## Distributed Parallel Quantum Chemistry

Our long-term goal for this project is to scale quantum chemistry calculations to millions of processor cores. Hartree-Fock or self-consistent field (SCF) calculations are typically compute-bound, due to computationally intensive electron repulsion integral (ERI) computations. However, the calculation is very irregular, and on large distributed memory supercomputers, unbalanced communication will easily ruin scalability. We have developed partitioning methods and distributed dynamic scheduling techniques to reduce and balance communication costs. This work won the Best Paper Award (Applications Track) at IPDPS 2014.

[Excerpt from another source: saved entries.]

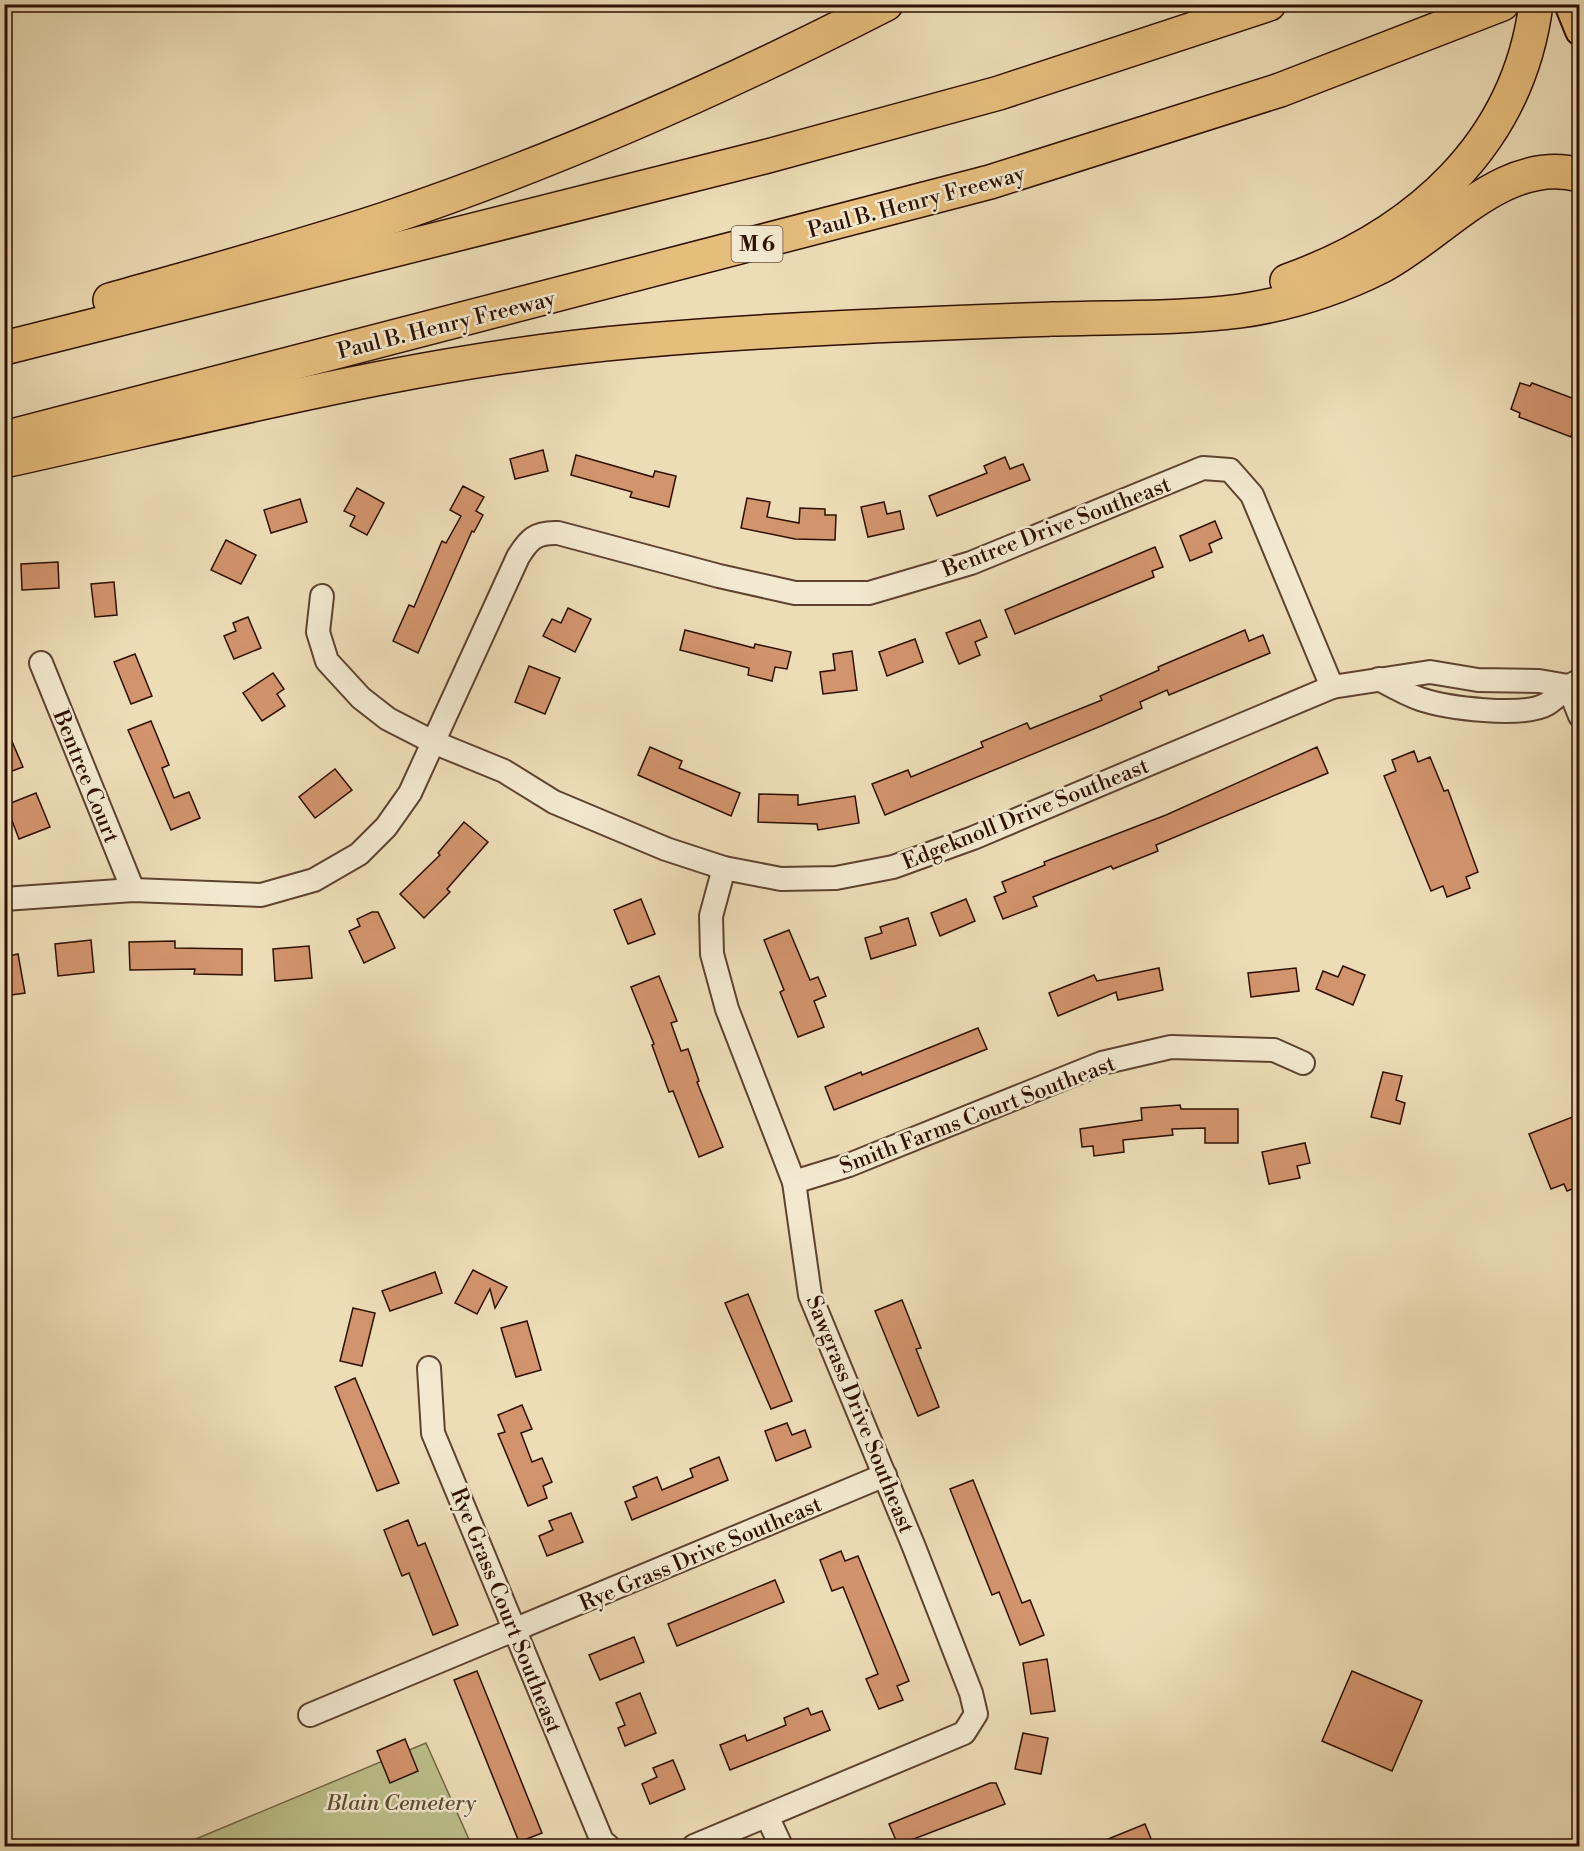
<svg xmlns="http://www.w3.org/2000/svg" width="1584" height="1851" font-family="'Libre Bodoni',serif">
<rect width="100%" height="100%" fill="#edddb7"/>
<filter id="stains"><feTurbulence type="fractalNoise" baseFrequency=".00333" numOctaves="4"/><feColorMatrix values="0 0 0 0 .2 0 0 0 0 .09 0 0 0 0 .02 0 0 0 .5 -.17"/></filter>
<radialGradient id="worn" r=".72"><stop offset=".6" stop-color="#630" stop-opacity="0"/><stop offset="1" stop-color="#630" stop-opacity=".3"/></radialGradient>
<path fill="#bcc08c" stroke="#756847" stroke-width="1.5" d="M426 1743 472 1846H179Z"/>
<g fill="#d2946d" stroke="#2e1002" stroke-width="1.5">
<path d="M1520 383 1530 386 1532 383 1580 401V435L1572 433 1571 437 1519 417 1520 413 1511 409Z"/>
<path d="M543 450 548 471 515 479 510 459Z"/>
<path d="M576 455 653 477 655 471 676 476 669 507 630 497 632 492 571 475Z"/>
<path d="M1005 457 1010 469 1023 464 1030 480 937 516 929 496 987 473 984 466Z"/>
<path d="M463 486 484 497 476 511 483 515 474 532 472 531 418 653 393 641 409 605 414 607 442 541 446 543 461 516 450 510Z"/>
<path d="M357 488 384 503 367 535 350 526 355 516 344 511Z"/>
<path d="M747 498 770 502 767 517 799 523 800 508 825 509V515H836L835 540 795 539 741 528Z"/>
<path d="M300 499 307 522 271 533 264 510Z"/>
<path d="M884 502 887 514 900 511 904 529 868 537 861 507Z"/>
<path d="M1215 521 1222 538 1209 544 1212 552 1190 561 1180 536Z"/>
<path d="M226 540 256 555 241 584 211 570Z"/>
<path d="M1155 547 1163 567 1152 571 1154 577 1015 634 1005 610Z"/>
<path d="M58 562 59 588 22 590 21 564Z"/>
<path d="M114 582 117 615 95 617 91 584Z"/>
<path d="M568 608 591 619 575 652 543 636 552 619 561 623Z"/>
<path d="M248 617 261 648 234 659 224 636 236 631 233 623Z"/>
<path d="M980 620 987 637 975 642 980 655 959 664 946 633Z"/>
<path d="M685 630 754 648 755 644 791 652 787 669 775 667 772 681 748 675 749 668 680 650Z"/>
<path d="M1245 630 1249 641 1263 635 1270 653 1169 695 1167 690 1140 702 1142 708 1101 726 885 815 872 784 908 770 911 777 983 747 981 742 1027 723 1030 729 1102 700 1100 696 1159 670 1158 667Z"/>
<path d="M915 639 923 662 887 676 879 652Z"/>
<path d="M852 651 857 690 823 694 820 672 835 670 833 654Z"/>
<path d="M135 654 152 696 131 704 114 662Z"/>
<path d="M529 666 560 678 545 714 515 702Z"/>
<path d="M273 673 284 689 277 694 285 706 262 721 243 693Z"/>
<path d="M151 721 169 765 162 768 174 798 189 792 200 818 171 830 128 730Z"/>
<path d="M4 723 23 767 4 774Z"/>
<path d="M650 747 682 761 679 768 740 793 731 816 638 775Z"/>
<path d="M1317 747 1328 773 1156 845 1158 851 1113 869 1111 866 1033 897 1037 906 1003 919 994 897 1006 892 1002 882 1045 865 1044 862 1166 815Z"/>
<path d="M1414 751 1418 762 1430 757 1444 791 1448 790 1478 872 1466 877 1470 888 1447 897 1443 886 1431 891 1384 776 1396 771 1392 760Z"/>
<path d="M335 769 352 790 315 818 299 797Z"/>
<path d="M36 793 50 827 19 839 6 805Z"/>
<path d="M759 794 798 795V805L855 796 859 823 818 830 817 824 758 822Z"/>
<path d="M464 822 488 842 447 889 450 892 424 918 400 894 440 855 438 853Z"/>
<path d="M641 899 655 934 628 944 614 910Z"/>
<path d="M966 899 975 921 940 936 931 913Z"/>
<path d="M372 912H378L395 948 364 963 349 931 360 926 357 919Z"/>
<path d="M908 918 916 945 871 959 865 938 882 933 880 927Z"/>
<path d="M789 930 810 980 818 977 826 996 814 1001 824 1027 798 1037 780 992 784 990 764 940Z"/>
<path d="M91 940 94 972 58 976 55 944Z"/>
<path d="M175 941V948L242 949V975L194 974 195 969 130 970 129 942Z"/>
<path d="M309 946 312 978 275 981 273 949Z"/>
<path d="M18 954 25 993 4 996V957Z"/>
<path d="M1343 966 1365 975 1353 1005 1316 989 1323 971 1338 977Z"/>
<path d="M1159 968 1163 990 1118 1000 1116 992 1058 1016 1049 993 1094 975 1097 981Z"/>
<path d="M1296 968 1299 991 1251 997 1248 973Z"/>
<path d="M659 976 677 1021 671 1023 681 1051 688 1049 699 1081 697 1082 723 1147 699 1157 673 1091 669 1092 652 1045 654 1044 631 987Z"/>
<path d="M978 1028 987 1049 834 1110 825 1087 861 1072 862 1075Z"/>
<path d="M1383 1072 1402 1076 1396 1100 1405 1103 1400 1124 1371 1117Z"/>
<path d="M1180 1105 1181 1109H1238V1143H1205V1128L1172 1129 1173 1135 1123 1140 1124 1152 1094 1156 1093 1146 1082 1147 1080 1129 1142 1120 1141 1108Z"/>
<path d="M1580 1114V1186L1567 1191 1564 1184 1551 1189 1529 1134Z"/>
<path d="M1305 1143 1310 1163 1297 1166 1300 1178 1269 1184 1262 1152Z"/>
<path d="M473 1270 507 1287 495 1308 490 1289 477 1314 455 1303Z"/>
<path d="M435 1272 442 1293 390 1311 382 1291Z"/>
<path d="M748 1294 792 1401 771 1409 725 1303Z"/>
<path d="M902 1300 921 1348 916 1349 939 1407 918 1416 875 1311Z"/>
<path d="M353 1308 375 1313 362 1366 340 1361Z"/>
<path d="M527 1321 541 1370 516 1377 501 1328Z"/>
<path d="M355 1378 399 1483 377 1491 335 1387Z"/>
<path d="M522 1405 532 1429 521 1433 532 1462 542 1458 552 1482 543 1486 547 1498 528 1506 498 1434 505 1432 498 1415Z"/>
<path d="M787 1423 792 1435 805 1430 811 1447 776 1461 765 1431Z"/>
<path d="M719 1457 728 1480 632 1520 625 1502 637 1497 633 1487 657 1477 662 1490 693 1477 690 1469Z"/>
<path d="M973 1480 1022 1603 1030 1600 1044 1635 1020 1645 999 1592 992 1595 950 1489Z"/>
<path d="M571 1513 583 1542 547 1556 539 1536 553 1530 549 1521Z"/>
<path d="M408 1520 418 1546 425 1543 458 1625 433 1635 409 1573 402 1576 384 1530Z"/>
<path d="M841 1551 845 1561 858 1556 909 1681 897 1686 903 1700 879 1709 866 1679 878 1674 843 1587 832 1591 820 1560Z"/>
<path d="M775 1580 784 1602 677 1646 668 1624Z"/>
<path d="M634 1637 644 1662 600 1680 589 1655Z"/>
<path d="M1047 1659 1055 1711 1031 1714 1023 1663Z"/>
<path d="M477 1671 542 1833 519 1842 454 1680Z"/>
<path d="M1352 1671 1422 1701 1392 1771 1322 1741Z"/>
<path d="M640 1693 656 1733 625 1746 618 1728 625 1725 616 1703Z"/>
<path d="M808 1708 811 1715 822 1711 830 1730 730 1770 720 1745 745 1735 747 1741 786 1725 784 1718Z"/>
<path d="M1023 1733 1048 1738 1041 1774 1015 1769Z"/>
<path d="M405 1739 418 1771 390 1783 377 1751Z"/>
<path d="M673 1760 685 1789 650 1804 642 1784 657 1777 653 1768Z"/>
<path d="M990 1783H996L1005 1804 898 1845 889 1824Z"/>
<path d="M1145 1824 1154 1846H1091Z"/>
</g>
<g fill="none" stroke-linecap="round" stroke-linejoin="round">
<g stroke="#5e432f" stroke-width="26">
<g id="minor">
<path d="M322 596 318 632 327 661 361 698 388 719 433 742 504 771 554 802 666 849 724 868 781 879 836 878 893 867 973 838 1332 687 1430 672 1478 680 1539 681 1568 686"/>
<path d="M41 663 133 890"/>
<path d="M1379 679C1392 686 1406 694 1420 699 1446 708 1523 718 1547 704 1558 697 1565 687 1577 682"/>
<path d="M1568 686 1580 716"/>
<path d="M4 899 133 890 261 895 314 880 359 854 386 827 410 793 518 557C529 539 536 532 558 533L719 576 795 593H869L971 563 1203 468 1230 470 1252 495 1332 687"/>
<path d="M794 1182 849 1165 1102 1063 1171 1047 1274 1050 1303 1063"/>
<path d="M429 1368 433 1433 602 1841 608 1846"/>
<path d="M310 1715 885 1475"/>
<path d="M767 1816 781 1846"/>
<path d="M694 1846 964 1733 976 1714 971 1693 914 1547 810 1295 794 1182 727 1009 712 954 711 916 724 868"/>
</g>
</g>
<g stroke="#2e1002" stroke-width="32">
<path id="major" d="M1569 4 1580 31"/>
</g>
<g stroke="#2e1002" stroke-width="36">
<g id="highway">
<path d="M1287 281C1415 235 1518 145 1536 4"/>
<path d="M110 300C202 274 294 249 385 219 557 161 724 87 886 4"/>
<path d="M4 348 764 157 999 93 1269 4"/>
<path d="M4 438 990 182 1280 90 1502 4"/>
<path d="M4 461C214 415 423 359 637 341 775 329 915 324 1053 319 1116 317 1178 319 1240 311 1289 304 1336 289 1380 267 1442 235 1504 154 1580 175"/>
</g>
</g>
<use href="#minor" stroke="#f3e9d0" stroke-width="22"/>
<use href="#major" stroke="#e6be7c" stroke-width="28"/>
<use href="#highway" stroke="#e6be7c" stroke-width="33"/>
</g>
<g text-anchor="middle" stroke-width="5" stroke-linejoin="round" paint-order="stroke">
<rect fill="#f3e9d0" stroke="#695140" stroke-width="1.5" x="731.5" y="226" width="51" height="36" rx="4.5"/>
<g font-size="21" font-weight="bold" fill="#2e1002">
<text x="757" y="251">M 6</text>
</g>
<g font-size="22" fill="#2e1002" stroke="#f3e9d0">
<text transform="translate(916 201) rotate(-15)" y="8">Paul B. Henry Freeway</text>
<text transform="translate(446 324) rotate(-14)" y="8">Paul B. Henry Freeway</text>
<text transform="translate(1056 526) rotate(-21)" y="8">Bentree Drive Southeast</text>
<text transform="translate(87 776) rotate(68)" y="8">Bentree Court</text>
<text transform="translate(1025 813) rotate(-22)" y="8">Edgeknoll Drive Southeast</text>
<text transform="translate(977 1114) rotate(-21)" y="8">Smith Farms Court Southeast</text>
<text transform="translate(861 1414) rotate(68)" y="8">Sawgrass Drive Southeast</text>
<text transform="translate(700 1553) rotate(-23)" y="8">Rye Grass Drive Southeast</text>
<text transform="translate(507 1610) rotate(68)" y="8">Rye Grass Court Southeast</text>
</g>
<g font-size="22" font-style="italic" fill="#604e32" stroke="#f3e9d0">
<text x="401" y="1810">Blain Cemetery</text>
</g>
</g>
<rect width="1584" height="1851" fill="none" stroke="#edddb7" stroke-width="24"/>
<rect x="6" y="6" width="1572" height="1839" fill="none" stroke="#2e1002" stroke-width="3"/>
<rect x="12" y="12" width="1560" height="1827" fill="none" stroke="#2e1002" stroke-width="1.5"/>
<rect width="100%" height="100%" filter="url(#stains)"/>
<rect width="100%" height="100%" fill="url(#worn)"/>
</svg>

## Particle Simulations with Long-Range Interactions

Particle simulations involving long-range forces (such as hydrodynamic, electrostatic, and gravitational) become challenging at large scales because every particle interacts with every other particle. Luckily, some fast algorithms exist. We are applying the FFT-based particle-mesh Ewald method to Brownian dynamics and Stokesian dynamics for non-dilute systems when hydrodynamic forces are dominant. One application is the modeling of diffusion processes inside biological cells (see figure to the left). These types of particle simulations are rich in problems for numerical linear algebra. For example, we were led to discover how to precondition Lanczos methods for computing Brownian forces, a technique that can also be applied to statistical simulation in other domains. Our implementations of PME can simulate hydrodynamic systems involving 500,000 particles, probably the largest ever performed on a single node.

## Numerical Problems in Computational Chemistry

Eigenvalue calculations can also impact the scalability of SCF calculations. For this, we are pursuing methods more amenable to parallelization, in particular those based on McWeeny purification. This is simply a type of Newton iteration for computing the matrix sign function, and is based on matrix-matrix product operations.

The 4-dimensional tensor of ERIs is too
large to be stored, and must be recomputed at each SCF iteration.
An approach that tries to avoid this recomputation is *density fitting*.
Here, the ERI tensor is approximately factored as the contraction
of two 3-dimensional tensors. We are developing distributed memory
parallel codes for density fitting that account for the 8-way
symmetry in the ERI tensor.

## Parallel Asynchronous Matrix Factorizations

Our work addresses the problem of the massive fine-grained concurrency required in scientific and engineering algorithms in order to run efficiently on current and future computer architectures, such as GPUs and MIC. Some of the most effective algorithms are inherently sequential, but we break up this sequential bottleneck by applying approximations and iterations. We focus on certain matrix factorization problems arising in scientific and engineering simulation and data analysis, for example, incomplete factorization preconditioners and matrix completion problems.

## Intel Xeon Phi and Heterogeneous Computing

We are developing new algorithmic techniques to exploit the large number of cores and wide SIMD available on the Intel Xeon Phi coprocessor. Our software for the sparse matrix-vector product kernel, using a data structure we call ELLPACK Sparse Block (ESB), has been released by Intel as a prototype package, and may eventually become part of the Intel Math Kernel Library for the MIC architecture.

We are also optimizing the ERI kernel of quantum chemistry for Intel Xeon Phi. This is extremely challenging due to the lack of natural data parallelism in this kernel. We are collaborating with Intel to develop and run this software for a large-scale calculation on Tianhe-2, currently the world's fastest supercomputer. To fully utilize this machine, we are designing and testing the best ways to schedule and balance tasks heterogeneously across multiple CPUs and Phi coprocessors, while also minimizing offloading overheads.